▸ EXERCISE
For the material below, return exactly the lines starting at the one holding "ή μάλλον βουναλάκια" and ending at the one holding "και τα μικρότερα", counting both as part of the range.

▸ THE RECORDS
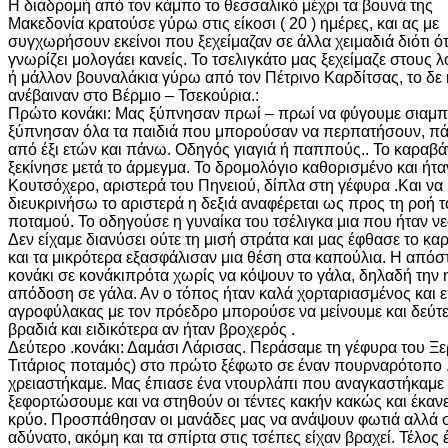
Η διαδρομή από τον κάμπο το θεσσαλικό μέχρι τα βουνά της
Μακεδονία κρατούσε γύρω στις είκοσι ( 20 ) ημέρες, και ας με
συγχωρήσουν εκείνοι που ξεχείμαζαν σε άλλα χειμαδιά διότι ότ
γνωρίζει μολογάει κανείς. Το τσελιγκάτο μας ξεχείμαζε στους 
ή μάλλον βουναλάκια γύρω από τον Πέτρινο Καρδίτσας, το δε 
ανέβαιναν στο Βέρμιο – Τσεκούρια.:
Πρώτο κονάκι: Μας ξύπνησαν πρωί – πρωί να φύγουμε σιαμπ
ξύπνησαν όλα τα παιδιά που μπορούσαν να περπατήσουν, π
από έξι ετών και πάνω. Οδηγός γιαγιά ή παππούς.. Το καραβά
ξεκίνησε μετά το άρμεγμα. Το δρομολόγιο καθορισμένο και ήτα
Κουτσόχερο, αριστερά του Πηνειού, δίπλα στη γέφυρα .Και να
διευκρινήσω το αριστερά η δεξιά αναφέρεται ως προς τη ροή 
ποταμού. Το οδηγούσε η γυναίκα του τσέλιγκα μια που ήταν ν
Δεν είχαμε διανύσει ούτε τη μισή στράτα και μας έφθασε το κα
και τα μικρότερα εξασφάλισαν μια θέση στα καπούλια. Η από
κονάκι σε κονάκιπρότα χωρίς να κόψουν το γάλα, δηλαδή την
απόδοση σε
γάλα. Αν ο τόπος ήταν καλά χορταριασμένος και 
αγροφύλακας με τον πρόεδρο μπορούσε να μείνουμε και δεύτ
βραδιά και ειδικότερα αν ήταν βροχερός .
Δεύτερο .κονάκι: Δαμάσι Λάρισας. Περάσαμε τη γέφυρα του Ξερ
Τιτάριος ποταμός) στο πρώτο ξέφωτο σε έναν πουρναρότοπο .
χρειαστήκαμε. Μας έπιασε ένα ντουρλάπι που αναγκαστήκαμε
ξεφορτώσουμε και να στηθούν οι τέντες κακήν κακώς και έκανε
κρύο. Προσπάθησαν οι μανάδες μας να ανάψουν φωτιά αλλά 
αδύνατο, ακόμη και τα σπίρτα στις τσέπες είχαν βραχεί. Τέλος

▸ TASK ANSWER
ή μάλλον βουναλάκια γύρω από τον Πέτρινο Καρδίτσας, το δε 
ανέβαιναν στο Βέρμιο – Τσεκούρια.:
Πρώτο κονάκι: Μας ξύπνησαν πρωί – πρωί να φύγουμε σιαμπ
ξύπνησαν όλα τα παιδιά που μπορούσαν να περπατήσουν, π
από έξι ετών και πάνω. Οδηγός γιαγιά ή παππούς.. Το καραβά
ξεκίνησε μετά το άρμεγμα. Το δρομολόγιο καθορισμένο και ήτα
Κουτσόχερο, αριστερά του Πηνειού, δίπλα στη γέφυρα .Και να
διευκρινήσω το αριστερά η δεξιά αναφέρεται ως προς τη ροή 
ποταμού. Το οδηγούσε η γυναίκα του τσέλιγκα μια που ήταν ν
Δεν είχαμε διανύσει ούτε τη μισή στράτα και μας έφθασε το κα
και τα μικρότερα εξασφάλισαν μια θέση στα καπούλια. Η από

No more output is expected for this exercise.